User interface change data

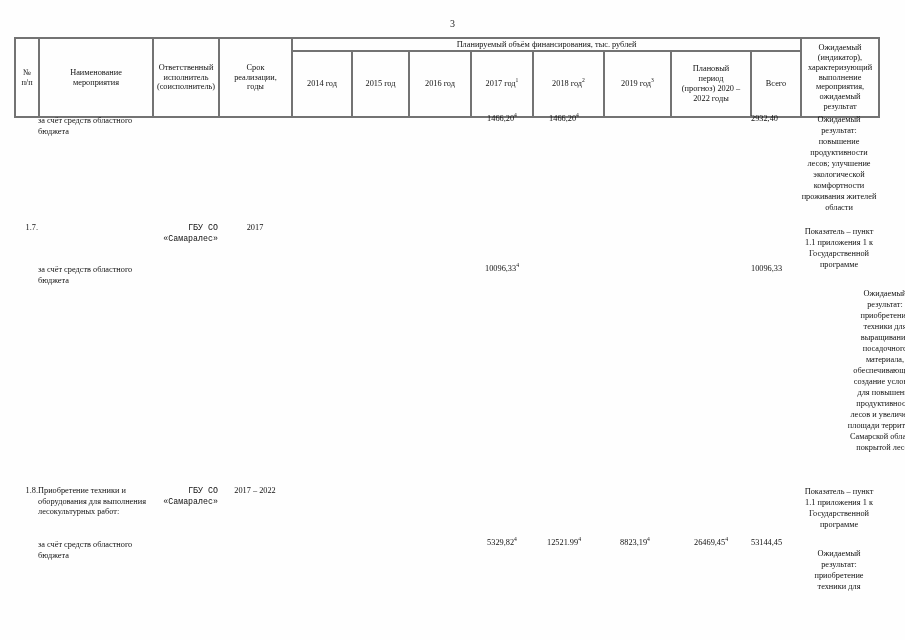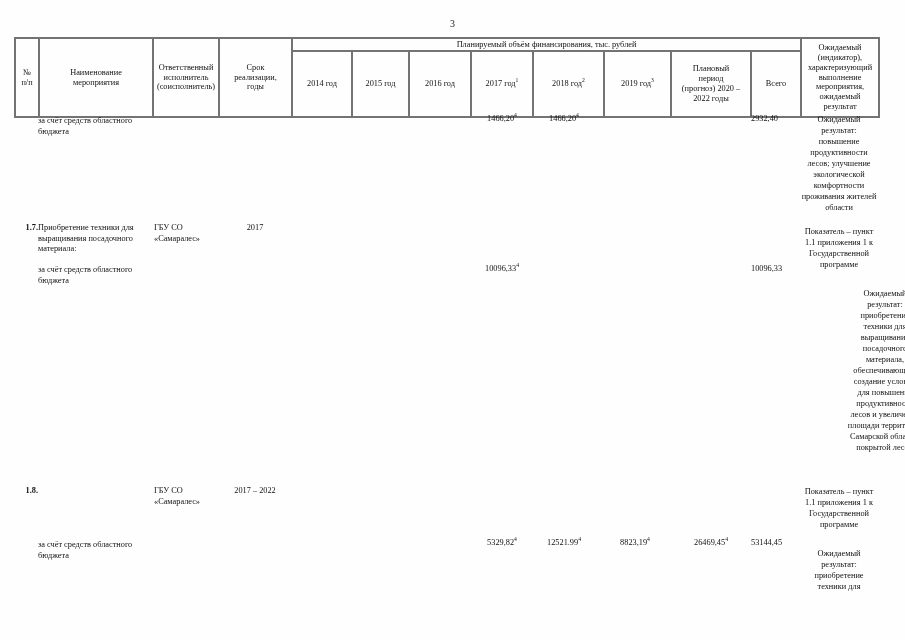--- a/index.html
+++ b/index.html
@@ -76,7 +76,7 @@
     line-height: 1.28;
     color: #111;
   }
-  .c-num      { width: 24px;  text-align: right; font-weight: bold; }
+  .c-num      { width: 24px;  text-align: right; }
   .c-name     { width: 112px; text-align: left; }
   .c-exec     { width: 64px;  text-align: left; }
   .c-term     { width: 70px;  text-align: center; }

--

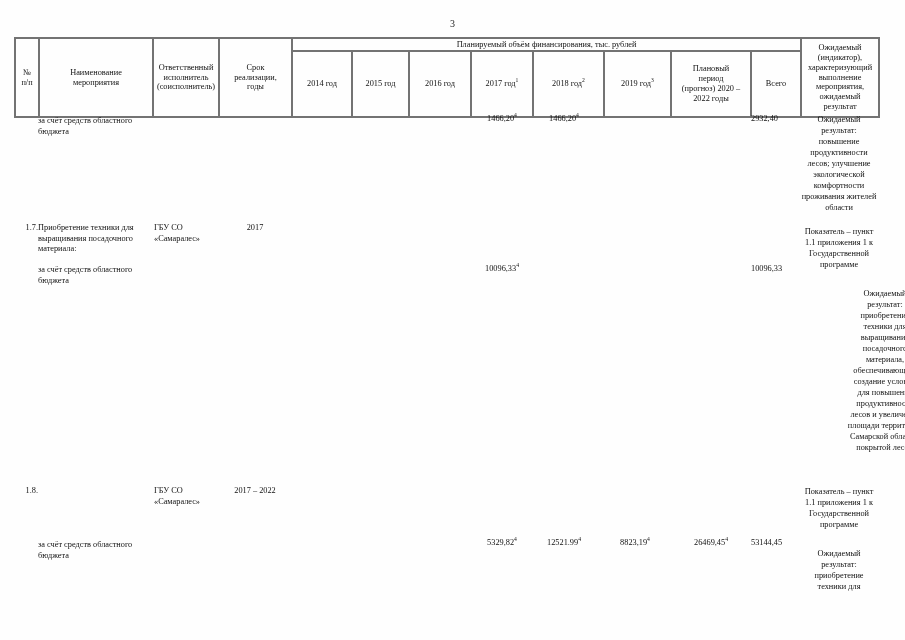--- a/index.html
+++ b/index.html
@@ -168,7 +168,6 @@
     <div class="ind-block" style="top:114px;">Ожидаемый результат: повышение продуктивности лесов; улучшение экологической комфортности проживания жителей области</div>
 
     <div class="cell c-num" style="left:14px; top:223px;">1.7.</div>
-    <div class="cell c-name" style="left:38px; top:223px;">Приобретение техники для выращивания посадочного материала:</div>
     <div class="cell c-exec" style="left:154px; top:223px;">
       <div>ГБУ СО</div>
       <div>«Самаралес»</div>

--

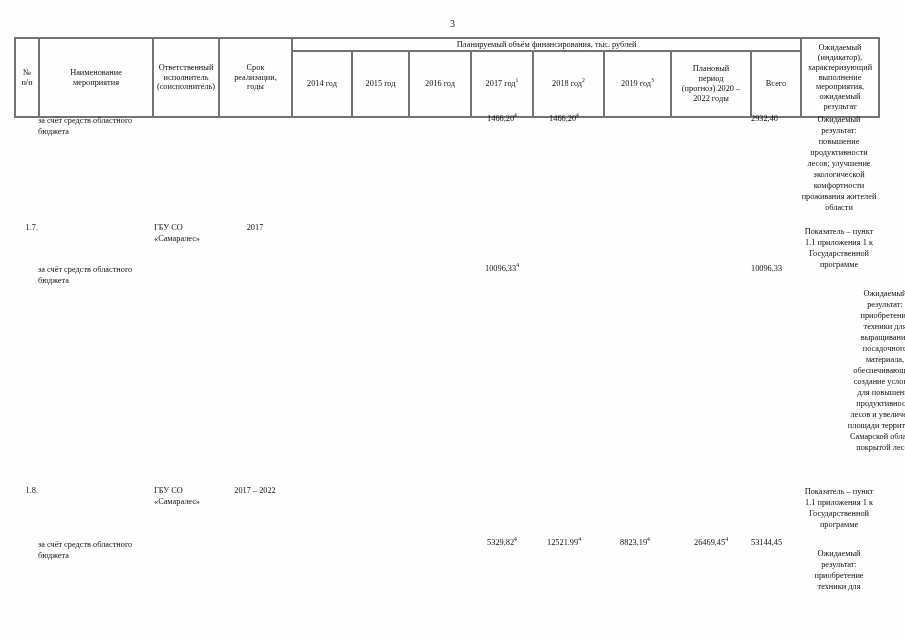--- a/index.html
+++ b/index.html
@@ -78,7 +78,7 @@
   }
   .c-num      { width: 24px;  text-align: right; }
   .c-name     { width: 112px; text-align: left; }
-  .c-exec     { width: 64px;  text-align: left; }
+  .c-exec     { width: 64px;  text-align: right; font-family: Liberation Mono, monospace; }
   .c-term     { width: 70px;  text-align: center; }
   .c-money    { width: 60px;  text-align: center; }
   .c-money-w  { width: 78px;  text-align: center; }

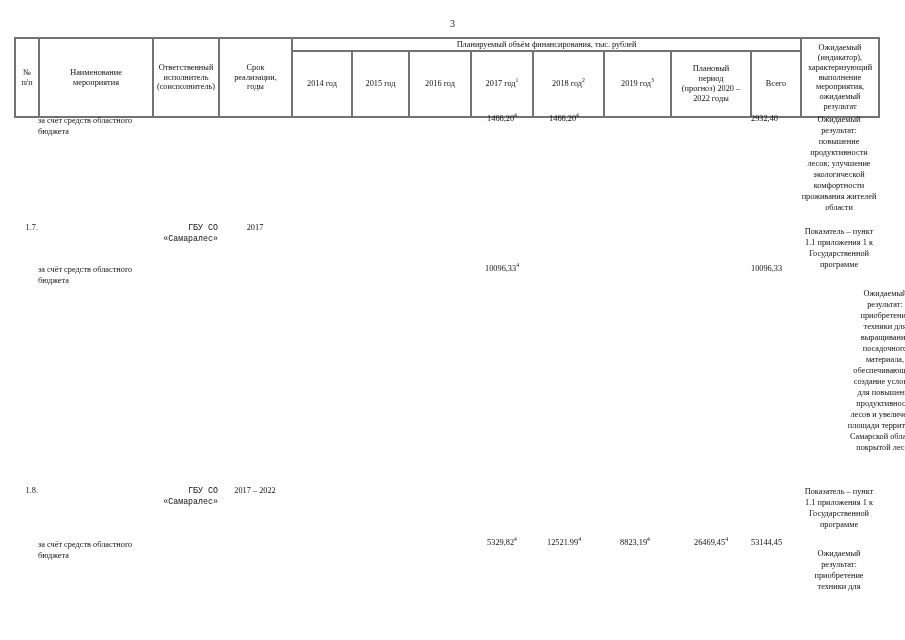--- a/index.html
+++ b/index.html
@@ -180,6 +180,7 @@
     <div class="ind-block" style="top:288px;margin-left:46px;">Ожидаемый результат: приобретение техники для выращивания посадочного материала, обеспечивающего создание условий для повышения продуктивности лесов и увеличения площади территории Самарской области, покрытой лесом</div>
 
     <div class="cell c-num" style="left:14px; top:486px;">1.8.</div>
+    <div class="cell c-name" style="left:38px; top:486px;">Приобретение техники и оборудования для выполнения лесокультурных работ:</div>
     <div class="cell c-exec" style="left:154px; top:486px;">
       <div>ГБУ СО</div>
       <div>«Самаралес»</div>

- Exercise goal
The answer must consist of every line above that holds the string "money", copied exactly.

- Output below
   .c-money    { width: 60px;  text-align: center; }
   .c-money-w  { width: 78px;  text-align: center; }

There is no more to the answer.